Work task: Every single entry should be printed exactly.
——
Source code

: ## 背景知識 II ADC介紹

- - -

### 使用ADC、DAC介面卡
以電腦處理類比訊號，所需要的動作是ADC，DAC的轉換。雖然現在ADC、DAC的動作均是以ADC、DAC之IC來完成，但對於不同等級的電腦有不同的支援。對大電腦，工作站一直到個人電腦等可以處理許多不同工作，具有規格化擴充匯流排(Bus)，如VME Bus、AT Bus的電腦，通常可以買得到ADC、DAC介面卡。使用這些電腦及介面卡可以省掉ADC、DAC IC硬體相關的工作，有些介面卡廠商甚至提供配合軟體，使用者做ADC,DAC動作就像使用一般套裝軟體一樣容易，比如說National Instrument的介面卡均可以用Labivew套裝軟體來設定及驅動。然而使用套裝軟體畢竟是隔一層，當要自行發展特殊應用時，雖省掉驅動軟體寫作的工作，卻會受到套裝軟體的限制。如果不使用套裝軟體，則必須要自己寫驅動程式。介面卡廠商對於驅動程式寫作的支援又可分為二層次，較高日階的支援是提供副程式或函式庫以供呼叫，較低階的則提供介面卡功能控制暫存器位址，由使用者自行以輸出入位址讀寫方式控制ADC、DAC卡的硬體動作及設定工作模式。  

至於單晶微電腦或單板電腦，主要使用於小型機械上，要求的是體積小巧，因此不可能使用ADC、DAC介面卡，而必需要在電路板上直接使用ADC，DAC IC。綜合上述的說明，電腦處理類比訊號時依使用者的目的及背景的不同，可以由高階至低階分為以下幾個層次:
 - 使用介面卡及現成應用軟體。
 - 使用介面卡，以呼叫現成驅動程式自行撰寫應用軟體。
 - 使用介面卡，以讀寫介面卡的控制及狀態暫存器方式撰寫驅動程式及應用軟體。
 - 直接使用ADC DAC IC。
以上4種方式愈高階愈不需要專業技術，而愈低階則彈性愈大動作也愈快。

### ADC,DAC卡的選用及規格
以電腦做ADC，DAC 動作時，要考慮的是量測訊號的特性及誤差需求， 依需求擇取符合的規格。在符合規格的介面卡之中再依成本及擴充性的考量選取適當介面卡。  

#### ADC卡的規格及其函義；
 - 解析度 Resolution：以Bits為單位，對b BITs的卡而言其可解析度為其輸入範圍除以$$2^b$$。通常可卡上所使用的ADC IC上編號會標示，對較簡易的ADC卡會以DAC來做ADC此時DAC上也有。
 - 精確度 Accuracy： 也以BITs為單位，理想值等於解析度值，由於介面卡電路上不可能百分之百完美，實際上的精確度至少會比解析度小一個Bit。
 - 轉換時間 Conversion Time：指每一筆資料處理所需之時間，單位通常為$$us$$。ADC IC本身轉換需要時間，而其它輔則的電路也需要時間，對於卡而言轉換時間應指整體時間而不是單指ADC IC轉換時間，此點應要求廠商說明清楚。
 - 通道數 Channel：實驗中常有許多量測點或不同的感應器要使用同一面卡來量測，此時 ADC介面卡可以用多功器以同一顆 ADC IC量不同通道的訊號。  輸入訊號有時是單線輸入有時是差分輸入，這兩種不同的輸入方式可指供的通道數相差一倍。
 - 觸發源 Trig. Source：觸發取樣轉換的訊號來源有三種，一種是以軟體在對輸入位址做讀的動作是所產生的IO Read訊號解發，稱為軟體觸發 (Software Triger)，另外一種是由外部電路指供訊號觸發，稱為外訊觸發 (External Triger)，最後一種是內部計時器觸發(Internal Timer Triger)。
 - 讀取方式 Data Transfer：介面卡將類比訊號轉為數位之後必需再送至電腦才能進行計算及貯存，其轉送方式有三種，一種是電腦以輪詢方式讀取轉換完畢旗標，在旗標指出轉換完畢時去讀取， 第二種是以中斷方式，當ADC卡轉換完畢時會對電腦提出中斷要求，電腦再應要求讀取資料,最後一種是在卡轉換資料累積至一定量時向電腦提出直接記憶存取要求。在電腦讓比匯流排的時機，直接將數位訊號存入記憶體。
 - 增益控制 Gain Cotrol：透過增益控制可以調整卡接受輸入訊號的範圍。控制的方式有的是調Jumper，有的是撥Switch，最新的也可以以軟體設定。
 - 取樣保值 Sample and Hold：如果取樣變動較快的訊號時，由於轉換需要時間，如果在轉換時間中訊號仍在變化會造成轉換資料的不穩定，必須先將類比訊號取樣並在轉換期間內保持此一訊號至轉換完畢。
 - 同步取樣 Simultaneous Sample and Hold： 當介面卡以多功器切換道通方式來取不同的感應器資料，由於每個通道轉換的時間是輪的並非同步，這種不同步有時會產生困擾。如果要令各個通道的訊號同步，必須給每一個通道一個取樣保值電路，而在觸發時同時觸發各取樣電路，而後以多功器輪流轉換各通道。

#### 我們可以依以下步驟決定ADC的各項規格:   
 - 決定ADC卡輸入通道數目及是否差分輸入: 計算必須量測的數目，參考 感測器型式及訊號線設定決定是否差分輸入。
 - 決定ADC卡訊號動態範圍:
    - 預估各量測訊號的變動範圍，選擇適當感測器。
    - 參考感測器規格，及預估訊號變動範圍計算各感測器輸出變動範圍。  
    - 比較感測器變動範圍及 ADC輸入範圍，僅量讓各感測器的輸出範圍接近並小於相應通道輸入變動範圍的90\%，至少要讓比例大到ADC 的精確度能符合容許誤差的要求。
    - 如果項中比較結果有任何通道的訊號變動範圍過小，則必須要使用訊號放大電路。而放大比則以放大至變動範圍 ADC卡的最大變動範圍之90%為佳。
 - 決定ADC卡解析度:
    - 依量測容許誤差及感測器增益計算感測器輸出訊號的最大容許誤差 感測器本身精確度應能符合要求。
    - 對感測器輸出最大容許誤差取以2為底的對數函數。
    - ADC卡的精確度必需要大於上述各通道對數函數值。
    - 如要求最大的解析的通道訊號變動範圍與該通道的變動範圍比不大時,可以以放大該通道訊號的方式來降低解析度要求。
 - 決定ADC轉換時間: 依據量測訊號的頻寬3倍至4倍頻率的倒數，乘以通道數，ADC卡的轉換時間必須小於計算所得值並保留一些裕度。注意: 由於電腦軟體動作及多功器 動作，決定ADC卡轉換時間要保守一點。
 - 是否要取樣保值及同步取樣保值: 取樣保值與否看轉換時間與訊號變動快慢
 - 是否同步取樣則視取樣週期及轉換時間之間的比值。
——
Completed exercise:
Source code

: ## 背景知識 II ADC介紹

- - -

### 使用ADC、DAC介面卡
以電腦處理類比訊號，所需要的動作是ADC，DAC的轉換。雖然現在ADC、DAC的動作均是以ADC、DAC之IC來完成，但對於不同等級的電腦有不同的支援。對大電腦，工作站一直到個人電腦等可以處理許多不同工作，具有規格化擴充匯流排(Bus)，如VME Bus、AT Bus的電腦，通常可以買得到ADC、DAC介面卡。使用這些電腦及介面卡可以省掉ADC、DAC IC硬體相關的工作，有些介面卡廠商甚至提供配合軟體，使用者做ADC,DAC動作就像使用一般套裝軟體一樣容易，比如說National Instrument的介面卡均可以用Labivew套裝軟體來設定及驅動。然而使用套裝軟體畢竟是隔一層，當要自行發展特殊應用時，雖省掉驅動軟體寫作的工作，卻會受到套裝軟體的限制。如果不使用套裝軟體，則必須要自己寫驅動程式。介面卡廠商對於驅動程式寫作的支援又可分為二層次，較高日階的支援是提供副程式或函式庫以供呼叫，較低階的則提供介面卡功能控制暫存器位址，由使用者自行以輸出入位址讀寫方式控制ADC、DAC卡的硬體動作及設定工作模式。  

至於單晶微電腦或單板電腦，主要使用於小型機械上，要求的是體積小巧，因此不可能使用ADC、DAC介面卡，而必需要在電路板上直接使用ADC，DAC IC。綜合上述的說明，電腦處理類比訊號時依使用者的目的及背景的不同，可以由高階至低階分為以下幾個層次:
 - 使用介面卡及現成應用軟體。
 - 使用介面卡，以呼叫現成驅動程式自行撰寫應用軟體。
 - 使用介面卡，以讀寫介面卡的控制及狀態暫存器方式撰寫驅動程式及應用軟體。
 - 直接使用ADC DAC IC。
以上4種方式愈高階愈不需要專業技術，而愈低階則彈性愈大動作也愈快。

### ADC,DAC卡的選用及規格
以電腦做ADC，DAC 動作時，要考慮的是量測訊號的特性及誤差需求， 依需求擇取符合的規格。在符合規格的介面卡之中再依成本及擴充性的考量選取適當介面卡。  

#### ADC卡的規格及其函義；
 - 解析度 Resolution：以Bits為單位，對b BITs的卡而言其可解析度為其輸入範圍除以$$2^b$$。通常可卡上所使用的ADC IC上編號會標示，對較簡易的ADC卡會以DAC來做ADC此時DAC上也有。
 - 精確度 Accuracy： 也以BITs為單位，理想值等於解析度值，由於介面卡電路上不可能百分之百完美，實際上的精確度至少會比解析度小一個Bit。
 - 轉換時間 Conversion Time：指每一筆資料處理所需之時間，單位通常為$$us$$。ADC IC本身轉換需要時間，而其它輔則的電路也需要時間，對於卡而言轉換時間應指整體時間而不是單指ADC IC轉換時間，此點應要求廠商說明清楚。
 - 通道數 Channel：實驗中常有許多量測點或不同的感應器要使用同一面卡來量測，此時 ADC介面卡可以用多功器以同一顆 ADC IC量不同通道的訊號。  輸入訊號有時是單線輸入有時是差分輸入，這兩種不同的輸入方式可指供的通道數相差一倍。
 - 觸發源 Trig. Source：觸發取樣轉換的訊號來源有三種，一種是以軟體在對輸入位址做讀的動作是所產生的IO Read訊號解發，稱為軟體觸發 (Software Triger)，另外一種是由外部電路指供訊號觸發，稱為外訊觸發 (External Triger)，最後一種是內部計時器觸發(Internal Timer Triger)。
 - 讀取方式 Data Transfer：介面卡將類比訊號轉為數位之後必需再送至電腦才能進行計算及貯存，其轉送方式有三種，一種是電腦以輪詢方式讀取轉換完畢旗標，在旗標指出轉換完畢時去讀取， 第二種是以中斷方式，當ADC卡轉換完畢時會對電腦提出中斷要求，電腦再應要求讀取資料,最後一種是在卡轉換資料累積至一定量時向電腦提出直接記憶存取要求。在電腦讓比匯流排的時機，直接將數位訊號存入記憶體。
 - 增益控制 Gain Cotrol：透過增益控制可以調整卡接受輸入訊號的範圍。控制的方式有的是調Jumper，有的是撥Switch，最新的也可以以軟體設定。
 - 取樣保值 Sample and Hold：如果取樣變動較快的訊號時，由於轉換需要時間，如果在轉換時間中訊號仍在變化會造成轉換資料的不穩定，必須先將類比訊號取樣並在轉換期間內保持此一訊號至轉換完畢。
 - 同步取樣 Simultaneous Sample and Hold： 當介面卡以多功器切換道通方式來取不同的感應器資料，由於每個通道轉換的時間是輪的並非同步，這種不同步有時會產生困擾。如果要令各個通道的訊號同步，必須給每一個通道一個取樣保值電路，而在觸發時同時觸發各取樣電路，而後以多功器輪流轉換各通道。

#### 我們可以依以下步驟決定ADC的各項規格:   
 - 決定ADC卡輸入通道數目及是否差分輸入: 計算必須量測的數目，參考 感測器型式及訊號線設定決定是否差分輸入。
 - 決定ADC卡訊號動態範圍:
    - 預估各量測訊號的變動範圍，選擇適當感測器。
    - 參考感測器規格，及預估訊號變動範圍計算各感測器輸出變動範圍。  
    - 比較感測器變動範圍及 ADC輸入範圍，僅量讓各感測器的輸出範圍接近並小於相應通道輸入變動範圍的90\%，至少要讓比例大到ADC 的精確度能符合容許誤差的要求。
    - 如果項中比較結果有任何通道的訊號變動範圍過小，則必須要使用訊號放大電路。而放大比則以放大至變動範圍 ADC卡的最大變動範圍之90%為佳。
 - 決定ADC卡解析度:
    - 依量測容許誤差及感測器增益計算感測器輸出訊號的最大容許誤差 感測器本身精確度應能符合要求。
    - 對感測器輸出最大容許誤差取以2為底的對數函數。
    - ADC卡的精確度必需要大於上述各通道對數函數值。
    - 如要求最大的解析的通道訊號變動範圍與該通道的變動範圍比不大時,可以以放大該通道訊號的方式來降低解析度要求。
 - 決定ADC轉換時間: 依據量測訊號的頻寬3倍至4倍頻率的倒數，乘以通道數，ADC卡的轉換時間必須小於計算所得值並保留一些裕度。注意: 由於電腦軟體動作及多功器 動作，決定ADC卡轉換時間要保守一點。
 - 是否要取樣保值及同步取樣保值: 取樣保值與否看轉換時間與訊號變動快慢
 - 是否同步取樣則視取樣週期及轉換時間之間的比值。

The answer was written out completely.